Your answer should show every line of the material below that includes "events".

------ DATASET ------

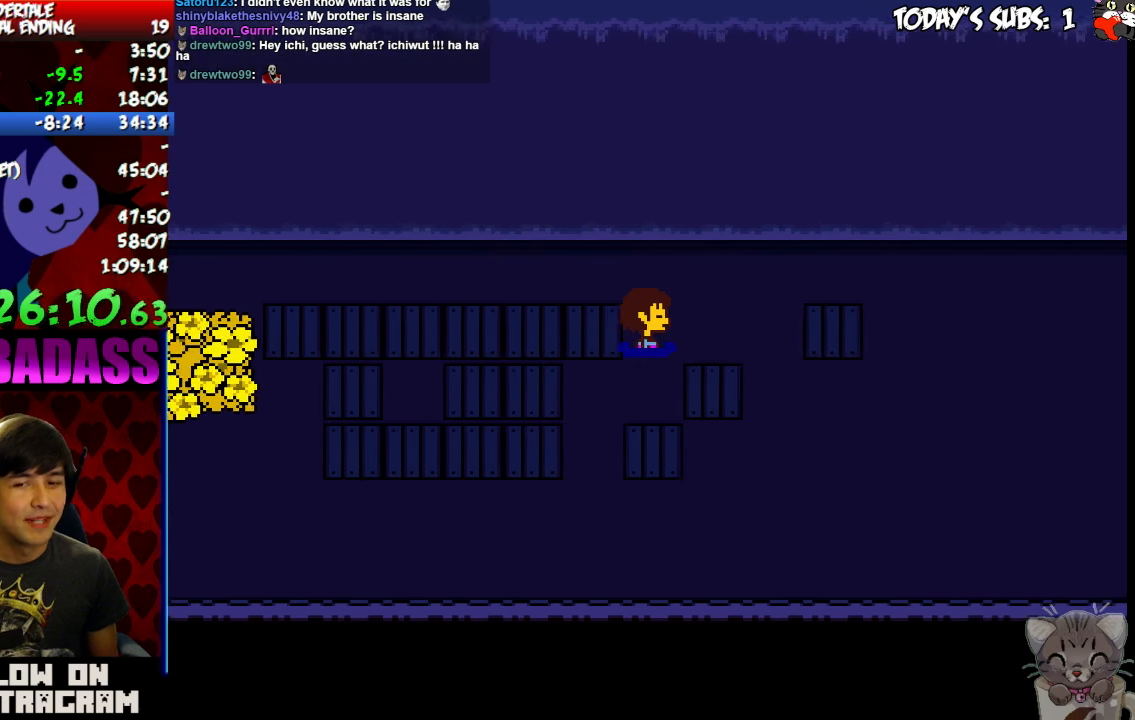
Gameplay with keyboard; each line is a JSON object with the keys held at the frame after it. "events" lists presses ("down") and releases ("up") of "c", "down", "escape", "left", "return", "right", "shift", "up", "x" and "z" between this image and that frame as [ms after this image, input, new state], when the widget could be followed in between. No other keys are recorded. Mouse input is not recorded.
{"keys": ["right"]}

------
------ DATASET ------

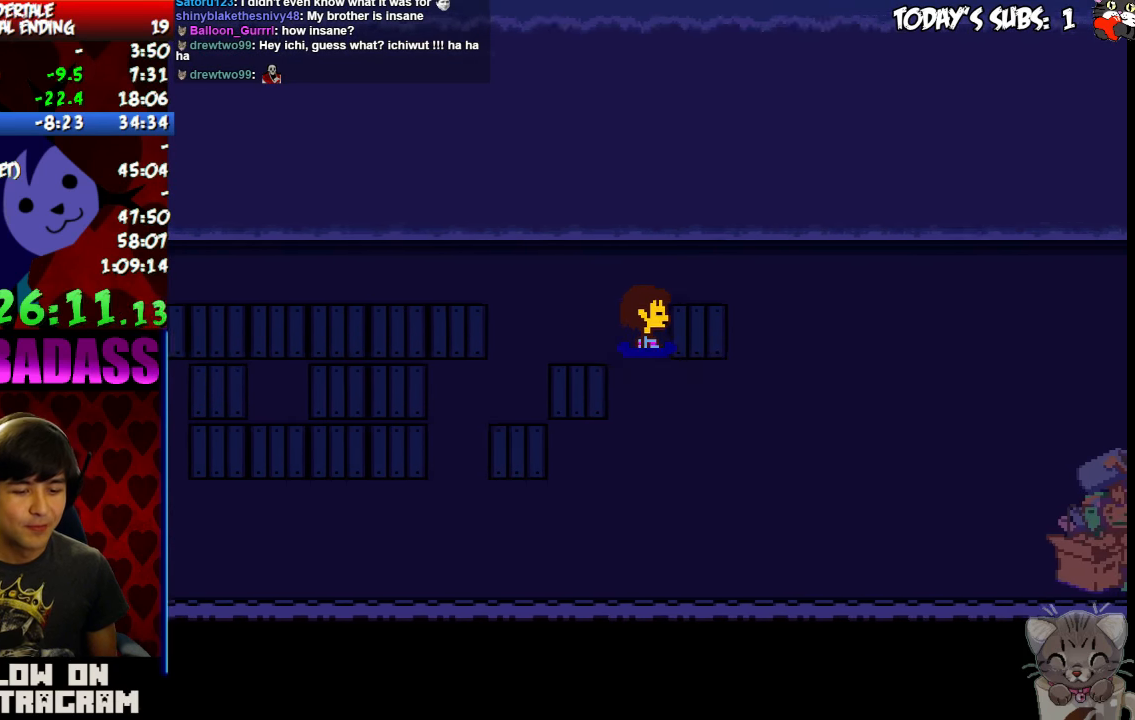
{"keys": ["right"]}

------
------ DATASET ------

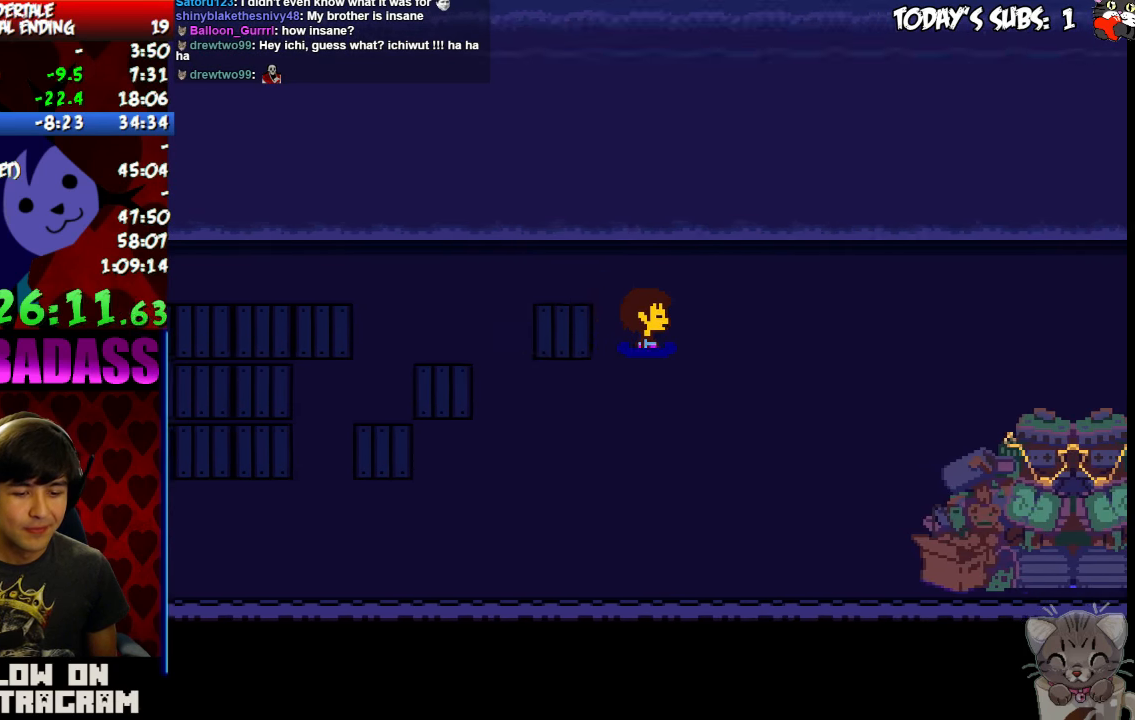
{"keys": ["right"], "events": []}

------

● **OUTPUT BELOW**:
Gameplay with keyboard; each line is a JSON object with the keys held at the frame after it. "events" lists presses ("down") and releases ("up") of "c", "down", "escape", "left", "return", "right", "shift", "up", "x" and "z" between this image and that frame as [ms after this image, input, new state], when the widget could be followed in between. No other keys are recorded. Mouse input is not recorded.
{"keys": ["right"], "events": []}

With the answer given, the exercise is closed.